Reputation: 61
I am new to R and struggling with a problem.
I need a function to impute the missing values in a vector according to the mean value of the elements within a window of a given size.
However, this window will move because, say my NA
is in position 30, and my window size is 10, the mean should be computed for x[20:40]
. So for each found NA
, the window-mean will be different.
I have been trying this:
impute.to.window.mean <- function(x, window) {
na.idx <- is.na(x) #find missing values in x
for (na in na.idx) {
y <- (x[na]-window):(x[na]+window)
na.idx[na] <- mean(y, na.rm = TRUE)
}
return(x)
}
but it is not correct and I don't know how to continue.
Upvotes: 6
Views: 3663
Reputation: 2715
You might want to consider using the imputeTS
package.

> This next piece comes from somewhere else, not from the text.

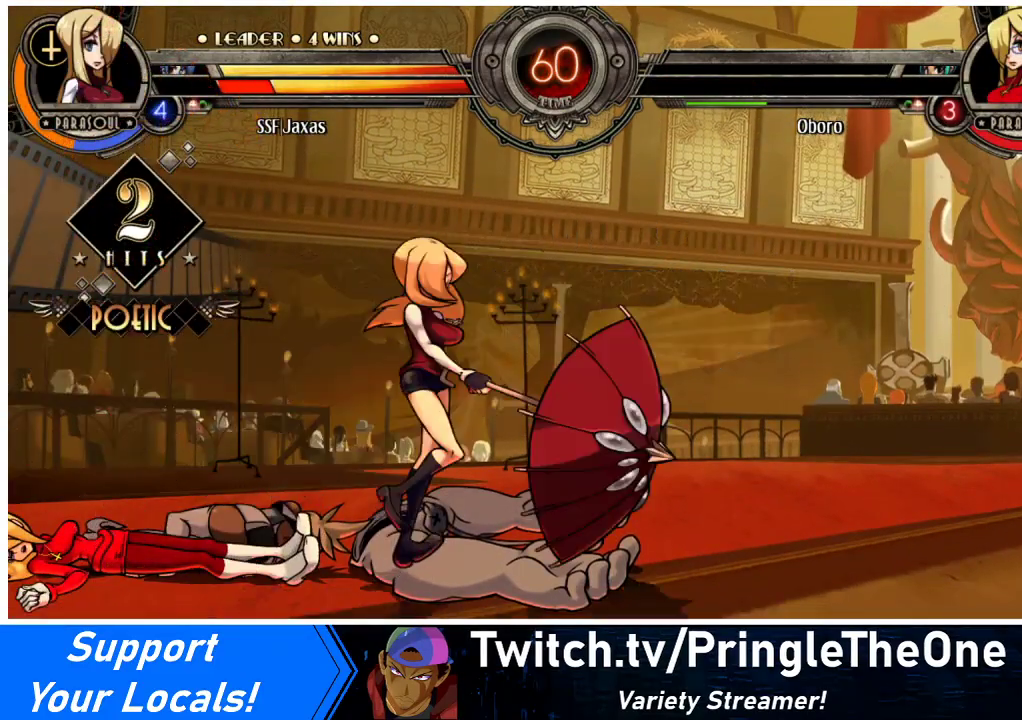
{"buttons": [], "events": [[33, "CROSS", "down"], [100, "CROSS", "up"], [200, "CROSS", "down"], [233, "CROSS", "up"]]}
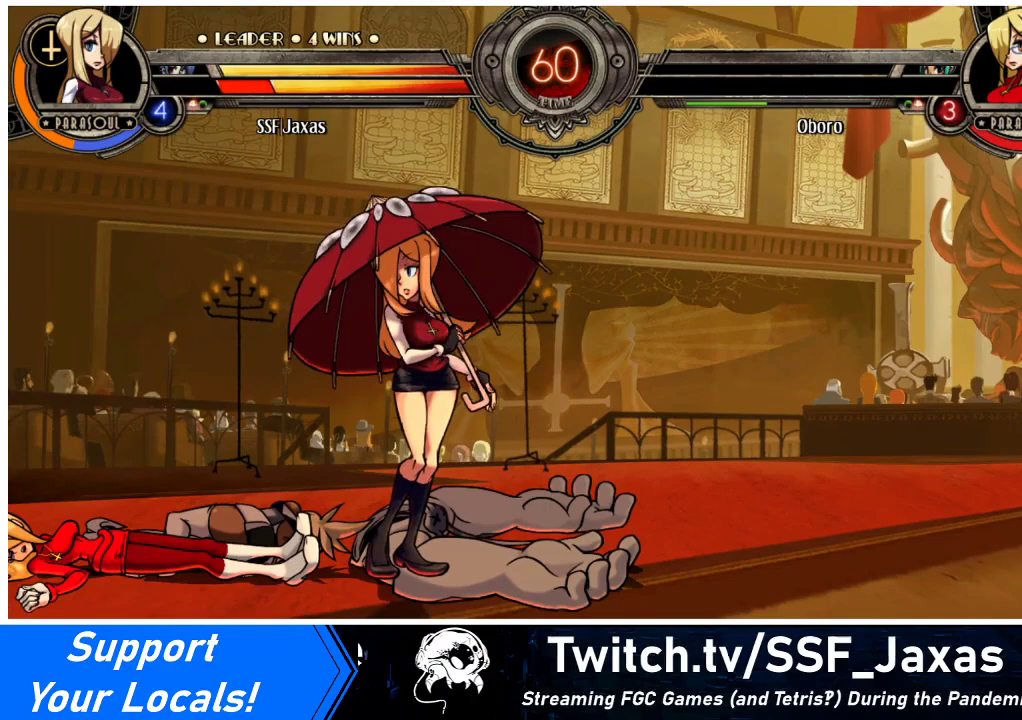
{"buttons": [], "events": [[367, "CROSS", "down"], [467, "CROSS", "up"]]}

Here is an example of filling in values with a simple moving average and a window of 4:
x <- rnorm(100)
x[c(7, 21, 33)] <- NA
imputeTS::na_ma(x, k = 4, weighting = "simple")
Upvotes: 3
Reputation: 171
The "Caret" package's preProcess function has a method called "knnImpute" that does exactly that. Give it a go.
Upvotes: 0
Reputation: 270268
Using zoo::rollapply this can be done in one statement. We have used a window of length 5 (2 on either side of the current point) for this example:
library(zoo)
x <- replace(1:20, c(4, 6, 10, 15), NA) # test data
rollapply(c(NA, NA, x, NA, NA), 5,
function(x) if (is.na(x[3])) mean(x, na.rm = TRUE) else x[3])
giving:
[1] 1.000000 2.000000 3.000000 3.333333 5.000000 6.666667 7.000000
[8] 8.000000 9.000000 10.000000 11.000000 12.000000 13.000000 14.000000
[15] 15.000000 16.000000 17.000000 18.000000 19.000000 20.000000
Upvotes: 2
Reputation: 20811
Your indexing is a little off
impute.to.window.mean <- function(x, window) {
na.idx <- which(is.na(x)) #find missing values in x
for (na in na.idx) {
y <- sort(x[(na - window):(na + window)])
x[na] <- mean(y)
}
return(x)
}
Walk through an example
set.seed(1)
x <- sample(10)
na <- 6
x[na] <- NA
# [1] 3 4 5 7 2 NA 9 6 10 1
window <- 3L
I used sort
because it drops the NA
s in one step; you want the mean of this vector which are all the values that fall in window
sort(x[(na - window):(na + window)])
# [1] 2 5 6 7 9 10
mean(sort(x[(na - window):(na + window)]))
# [1] 6.5
Test your function now
impute.to.window.mean(x, window)
# [1] 3.0 4.0 5.0 7.0 2.0 6.5 9.0 6.0 10.0 1.0
Edit
Actually, you should probably use
y <- sort(x[pmax(1L, (na - window)):pmin(length(x), (na + window))])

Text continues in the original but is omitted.